/---

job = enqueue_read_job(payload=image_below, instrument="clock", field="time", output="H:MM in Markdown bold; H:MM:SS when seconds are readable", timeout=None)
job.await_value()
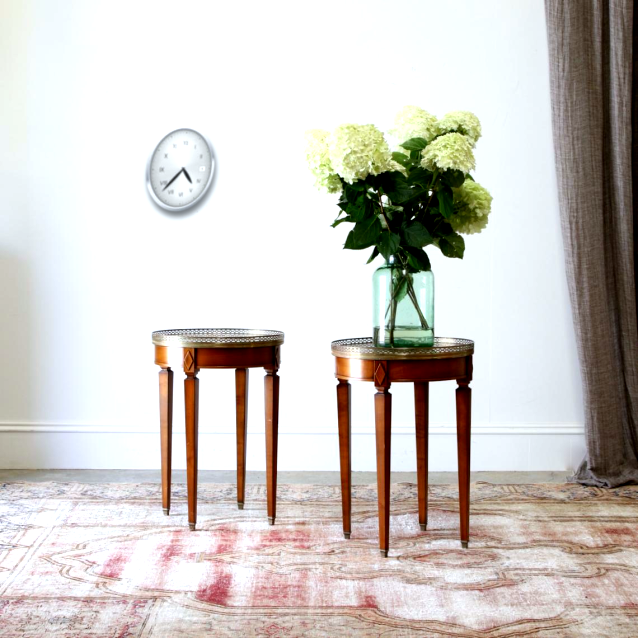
**4:38**
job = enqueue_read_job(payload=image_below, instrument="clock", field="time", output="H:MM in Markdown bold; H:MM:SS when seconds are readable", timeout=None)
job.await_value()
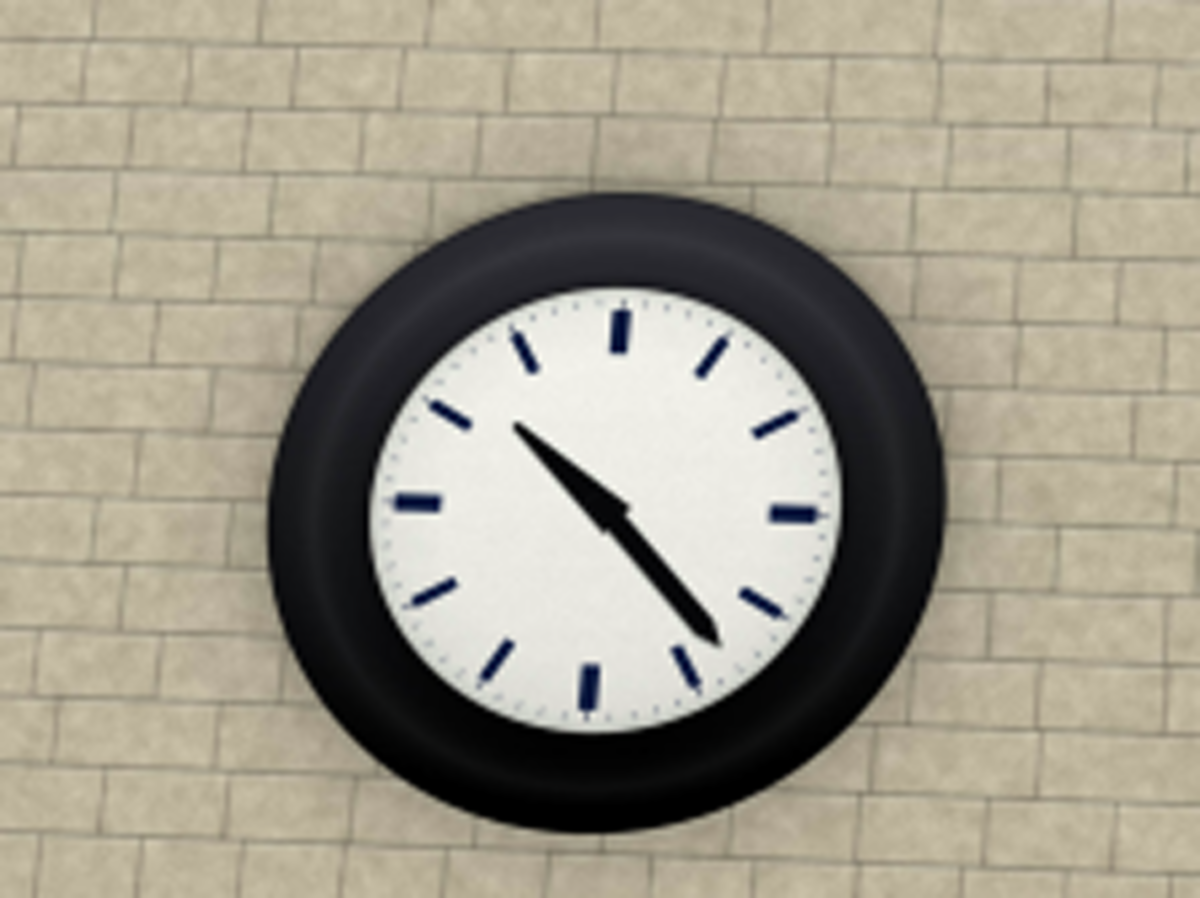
**10:23**
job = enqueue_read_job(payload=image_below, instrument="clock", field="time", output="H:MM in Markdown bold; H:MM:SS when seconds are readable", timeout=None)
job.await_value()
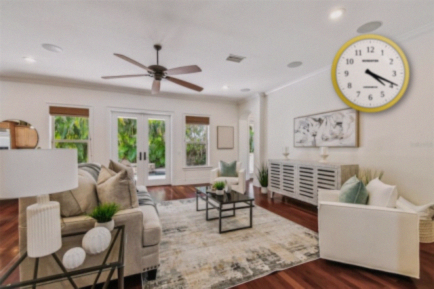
**4:19**
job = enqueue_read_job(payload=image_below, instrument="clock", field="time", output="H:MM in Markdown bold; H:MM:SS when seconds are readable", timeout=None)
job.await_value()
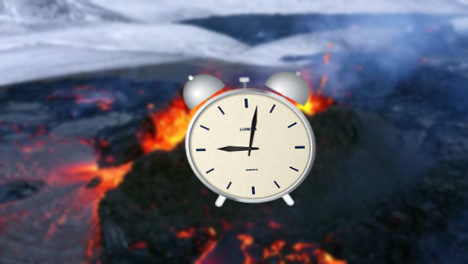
**9:02**
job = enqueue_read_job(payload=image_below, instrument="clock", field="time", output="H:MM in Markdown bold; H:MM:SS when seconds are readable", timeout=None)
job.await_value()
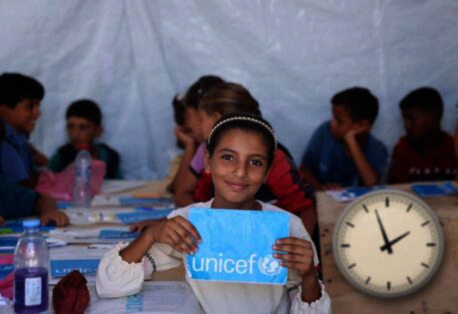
**1:57**
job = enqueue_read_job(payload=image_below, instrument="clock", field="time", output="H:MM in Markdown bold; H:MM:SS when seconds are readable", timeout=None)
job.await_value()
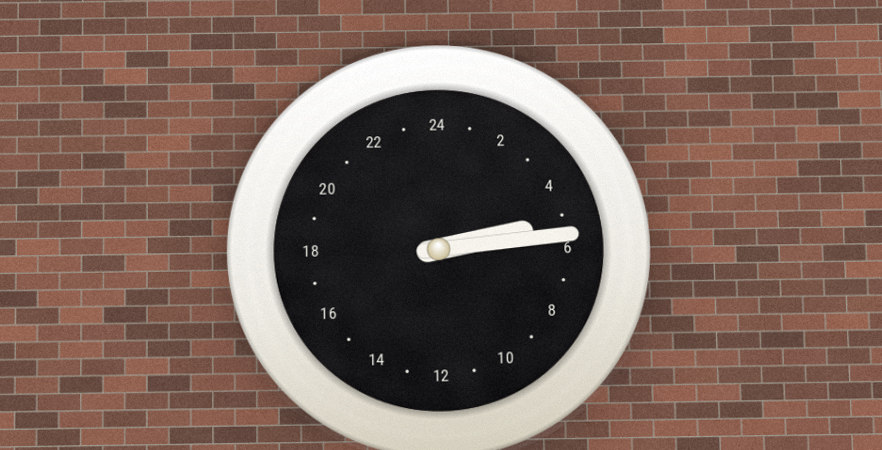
**5:14**
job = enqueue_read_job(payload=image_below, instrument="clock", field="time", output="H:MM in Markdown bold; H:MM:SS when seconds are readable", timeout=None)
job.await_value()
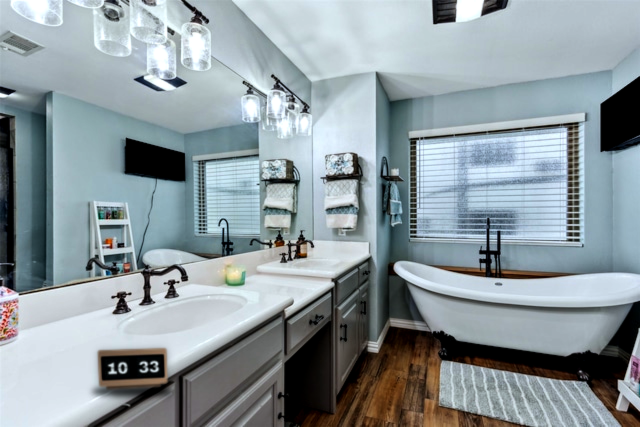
**10:33**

\---

What you need to do:
Rewrite every line of the listing above as a JSON list of strings, one string per line, skipping blank lines. Leave the pictures out of the list.

Written response:
[
  "job = enqueue_read_job(payload=image_below, instrument=\"clock\", field=\"time\", output=\"H:MM in Markdown bold; H:MM:SS when seconds are readable\", timeout=None)",
  "job.await_value()",
  "**4:38**",
  "job = enqueue_read_job(payload=image_below, instrument=\"clock\", field=\"time\", output=\"H:MM in Markdown bold; H:MM:SS when seconds are readable\", timeout=None)",
  "job.await_value()",
  "**10:23**",
  "job = enqueue_read_job(payload=image_below, instrument=\"clock\", field=\"time\", output=\"H:MM in Markdown bold; H:MM:SS when seconds are readable\", timeout=None)",
  "job.await_value()",
  "**4:19**",
  "job = enqueue_read_job(payload=image_below, instrument=\"clock\", field=\"time\", output=\"H:MM in Markdown bold; H:MM:SS when seconds are readable\", timeout=None)",
  "job.await_value()",
  "**9:02**",
  "job = enqueue_read_job(payload=image_below, instrument=\"clock\", field=\"time\", output=\"H:MM in Markdown bold; H:MM:SS when seconds are readable\", timeout=None)",
  "job.await_value()",
  "**1:57**",
  "job = enqueue_read_job(payload=image_below, instrument=\"clock\", field=\"time\", output=\"H:MM in Markdown bold; H:MM:SS when seconds are readable\", timeout=None)",
  "job.await_value()",
  "**5:14**",
  "job = enqueue_read_job(payload=image_below, instrument=\"clock\", field=\"time\", output=\"H:MM in Markdown bold; H:MM:SS when seconds are readable\", timeout=None)",
  "job.await_value()",
  "**10:33**"
]